Some banks are offering commercial customers "settlements" that usually involve an obligation to pay the debt at a future point -- but crucially some "settlements" can free borrowers of all future obligations to pay back their loans.
The news comes as Small Business Minister John Perry urges Irish banks to write off some of the money owed by businesses to ensure the survival of firms and to protect jobs.
Enterprise Minister Richard Bruton is also examining ways to aid SMEs that are crippled with property debts after boom-time investments went awry.
An investigation by the Irish Independent has revealed that several banks, including ACC, Anglo Irish Bank and Bank of Scotland (Ireland), are allowing small numbers of borrowers to "settle" debts.
In some cases, the future earnings of borrowers are "garnished" so the debt is repaid in the future or the borrowers will have to repay the cash if they come into money in the future.
But in a small number of cases settlements are final and there is no recourse even if the borrower later comes into money. This will, however, affect the borrowers' credit rating and his or her ability to borrow money again in the future.
Mr Perry, who describes himself as the "voice for small business in Government", said the banks needed to recognise how much they could realistically recover from businesses with large debts.
But the Government's credit czar John Trethowan, is urging "caution" and does not favour a blanket-type scheme that could apply to all businesses with large property loans.
The Credit Review Office head said there were many cases where businesses had sunk all of the money they made in the boom times into property and now, when they needed cash reserves, they couldn't get at it -- but he added that widescale debt forgiveness should not be an option.

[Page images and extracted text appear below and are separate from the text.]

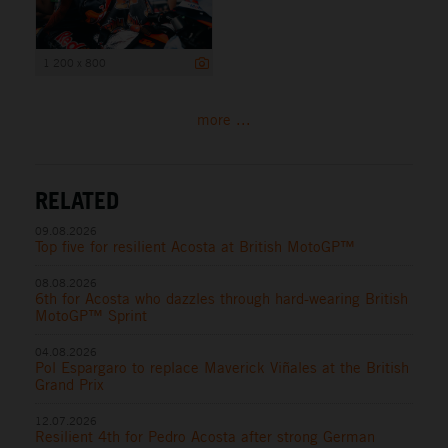
1 200 x 800
more ...
RELATED
09.08.2026
Top five for resilient Acosta at British MotoGP™
08.08.2026
6th for Acosta who dazzles through hard-wearing British
MotoGP™ Sprint
04.08.2026
Pol Espargaro to replace Maverick Viñales at the British
Grand Prix
12.07.2026
Resilient 4th for Pedro Acosta after strong German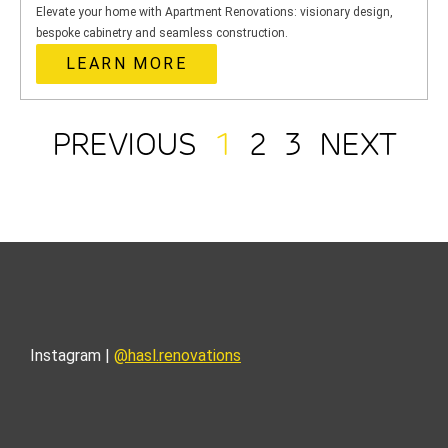
Elevate your home with Apartment Renovations: visionary design,
bespoke cabinetry and seamless construction.
LEARN MORE
PREVIOUS
1
2
3
NEXT
Instagram |
@hasl.renovations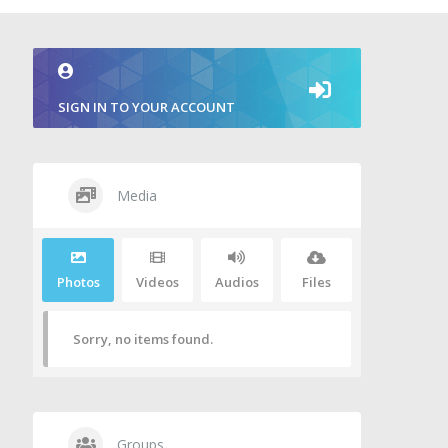
SIGN IN TO YOUR ACCOUNT
Media
Photos
Videos
Audios
Files
Sorry, no items found.
Groups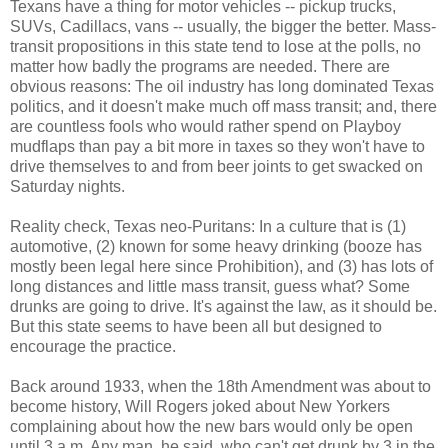
Texans have a thing for motor vehicles -- pickup trucks,
SUVs, Cadillacs, vans -- usually, the bigger the better. Mass-
transit propositions in this state tend to lose at the polls, no
matter how badly the programs are needed. There are
obvious reasons: The oil industry has long dominated Texas
politics, and it doesn't make much off mass transit; and, there
are countless fools who would rather spend on Playboy
mudflaps than pay a bit more in taxes so they won't have to
drive themselves to and from beer joints to get swacked on
Saturday nights.
Reality check, Texas neo-Puritans: In a culture that is (1)
automotive, (2) known for some heavy drinking (booze has
mostly been legal here since Prohibition), and (3) has lots of
long distances and little mass transit, guess what? Some
drunks are going to drive. It's against the law, as it should be.
But this state seems to have been all but designed to
encourage the practice.
Back around 1933, when the 18th Amendment was about to
become history, Will Rogers joked about New Yorkers
complaining about how the new bars would only be open
until 3 a.m. Any man, he said, who can't get drunk by 3 in the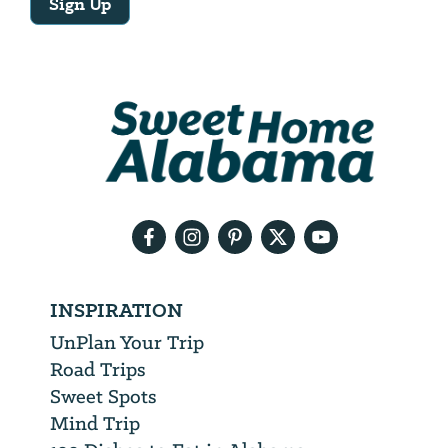
Sign Up
Email
Address
We
will
need
your
email
address
INSPIRATION
UnPlan Your Trip
Road Trips
Sweet Spots
Mind Trip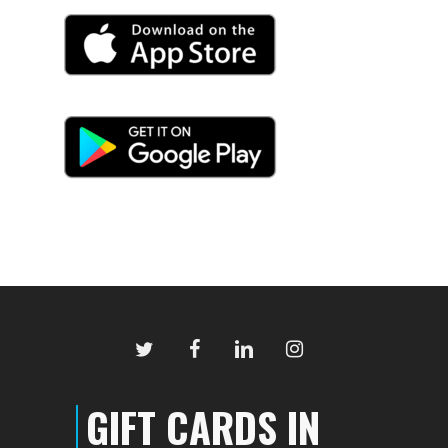
twitter
facebook
linkedin
instagram
GIFT CARDS IN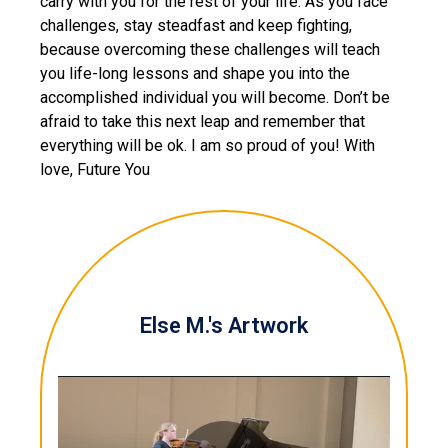
carry with you for the rest of your life. As you face
challenges, stay steadfast and keep fighting,
because overcoming these challenges will teach
you life-long lessons and shape you into the
accomplished individual you will become. Don’t be
afraid to take this next leap and remember that
everything will be ok. I am so proud of you! With
love, Future You
Else M.'s Artwork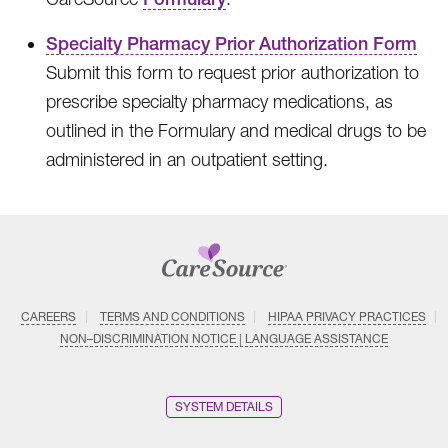
Specialty Pharmacy Prior Authorization Form
Submit this form to request prior authorization to
prescribe specialty pharmacy medications, as
outlined in the Formulary and medical drugs to be
administered in an outpatient setting.
CAREERS
TERMS AND CONDITIONS
HIPAA PRIVACY PRACTICES
NON–DISCRIMINATION NOTICE | LANGUAGE ASSISTANCE
SYSTEM DETAILS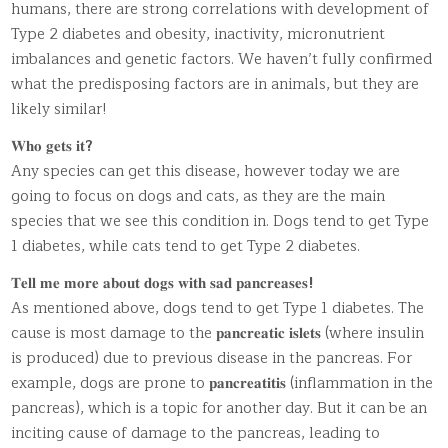
humans, there are strong correlations with development of
Type 2 diabetes and obesity, inactivity, micronutrient
imbalances and genetic factors. We haven’t fully confirmed
what the predisposing factors are in animals, but they are
likely similar!
𝐖𝐡𝐨 𝐠𝐞𝐭𝐬 𝐢𝐭
?
Any species can get this disease, however today we are
going to focus on dogs and cats, as they are the main
species that we see this condition in. Dogs tend to get Type
1 diabetes, while cats tend to get Type 2 diabetes.
𝐓𝐞𝐥𝐥 𝐦𝐞 𝐦𝐨𝐫𝐞 𝐚𝐛𝐨𝐮𝐭 𝐝𝐨𝐠𝐬 𝐰𝐢𝐭𝐡 𝐬𝐚𝐝 𝐩𝐚𝐧𝐜𝐫𝐞𝐚𝐬𝐞𝐬
!
As mentioned above, dogs tend to get Type 1 diabetes. The
cause is most damage to the 𝐩𝐚𝐧𝐜𝐫𝐞𝐚𝐭𝐢𝐜 𝐢𝐬𝐥𝐞𝐭𝐬 (where insulin
is produced) due to previous disease in the pancreas. For
example, dogs are prone to 𝐩𝐚𝐧𝐜𝐫𝐞𝐚𝐭𝐢𝐭𝐢𝐬 (inflammation in the
pancreas), which is a topic for another day. But it can be an
inciting cause of damage to the pancreas, leading to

Mr Trethowan said there must be "moral hazard" as any broad scheme could be abused. Banks, however, are currently doing deals with business customers that do involve changing the terms of their loans. "The banks are allowing them to have holidays from loan repayments or to just pay interest for a period to try to help them," he says.
"Restructuring is going on and settlements are being reached but they still have to hurt," he says. "If they don't they will be badly abused."
Mr Trethowan believes it should be left up to individual businesses to deal with their banks on a case-by-case basis.
"If the flood gates are opened then we could end up with another banking crisis. It depends on how much bad debt the banks have provided for."
The former banker believes it will take between five and seven years for many businesses to get out of trouble and says the banks should be prepared to work with them over that period. "I think the banks will stay with them and help them to survive."
The Credit Review Office, which looks at loan applications that have been turned down, said it would continue to see what it can do "if there is a germ of survival" for a business.